ST PETER. Perp: although large and convincingly expressing the wealth of a prosperous wool-manufacturing town, this church was built as a chapel of ease. W tower of c. 1460-85, with a pretty copper spirelet of 1810 that tells much in distant views. Nave and aisles, clerestory with a doubling of windows. Chancel and chancel chapels. The aisles embrace the tower. S porch two-storeyed, three niches in the front. The ground floor was intended to be vaulted. No N porch. Tall arcades of five rather narrow bays, the piers with four attached shafts and four small hollows in the diagonals. The chancel redecorated by Bodley, 1898 . Vestry under the chancel. - By Bodley also the tall reredos. - Handsome BALCONY right above the chancel arch and the former rood. - ROOD SCREEN. Dado with completely repainted figures. - PARCLOSE SCREENS. Very rich, though with only one-light divisions. But the arches are broad and there is much cusped tracery. - DOORS. S and N doors with tracery. - FONT. Octagonal, Perp. The bowl with cusped pointed quatrefoils. - PAINTINGS. Moses and Aaron (N aisle, W end), from the C18 reredos.
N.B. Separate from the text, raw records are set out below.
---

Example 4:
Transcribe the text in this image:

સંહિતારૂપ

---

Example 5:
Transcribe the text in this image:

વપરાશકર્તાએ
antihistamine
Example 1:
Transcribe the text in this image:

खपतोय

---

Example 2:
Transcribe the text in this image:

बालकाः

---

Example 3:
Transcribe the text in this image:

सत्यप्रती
Painted by Robert Cardinall, early C18. - EMBROIDERY. Alderman’s Pall, C15. Among the embroidered motifs small kneeling figure in shroud, with prayers from the Vulgate. - Preaching Cloth, i.e. Pulpit Frontal, Jacobean.


South chapel altar

Grafitti (2)

St Peter’s stands on Market Hill with Gainsborough in front. It is nearly all 15th century, but has Norman stones in its tower. The curious angle of its west wall is due to the fact that houses stood close up to it in other days. It has fine old traceried doors, a 17th century nave roof panelled in blue and gold, fine screens, a medieval font once used as a cattle trough, two medieval choir-stalls, and a pair of fine chairs with 16th century carving; on one chair is a man with a wide-brimmed hat and on the other a Nativity with three shepherds, an ox, and an ass looking on. Over the two doors are two faded paintings of Moses and Aaron by a Suffolk pupil of Sir Godfrey Kneller.
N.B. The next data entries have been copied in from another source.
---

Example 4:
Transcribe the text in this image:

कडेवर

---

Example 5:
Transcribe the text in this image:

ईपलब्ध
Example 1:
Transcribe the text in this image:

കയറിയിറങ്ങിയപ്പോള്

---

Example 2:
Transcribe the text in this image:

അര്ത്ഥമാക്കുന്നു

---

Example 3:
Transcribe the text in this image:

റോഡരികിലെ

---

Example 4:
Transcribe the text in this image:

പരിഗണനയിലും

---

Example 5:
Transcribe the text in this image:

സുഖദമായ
The elaborate decoration of the chancel is by George Frederick Bodley, whose reredos shows the Annunciation and the Crucifixion in deep relief under golden canopies. Much finer, however, is the oak reredos in the south chapel, with the Last Supper above and the Nativity below; it has shepherds with their crooks, angels under canopies, and richly painted tabernacle work.

Three fragments of medieval England St Peter’s has, a piece of embroidery of 1500, rood screen panels with eight painted saints, and a long narrow oak canopy which once sheltered a crucifix; it is still where it would be then, over the lofty chancel arch. The embroidery, the great treasure of the church, is known as the Sudbury Pall and is still used at the burials of aldermen. It is of maroon velvet with a fringe of green and gold, and round it are floral ornaments worked in gold and silver thread with kneeling figures in white shrouds. Above the figures are fine scrolls with prayers on them. There is a more modest example of embroidery in the royal arms on the cloth of the Jacobean pulpit.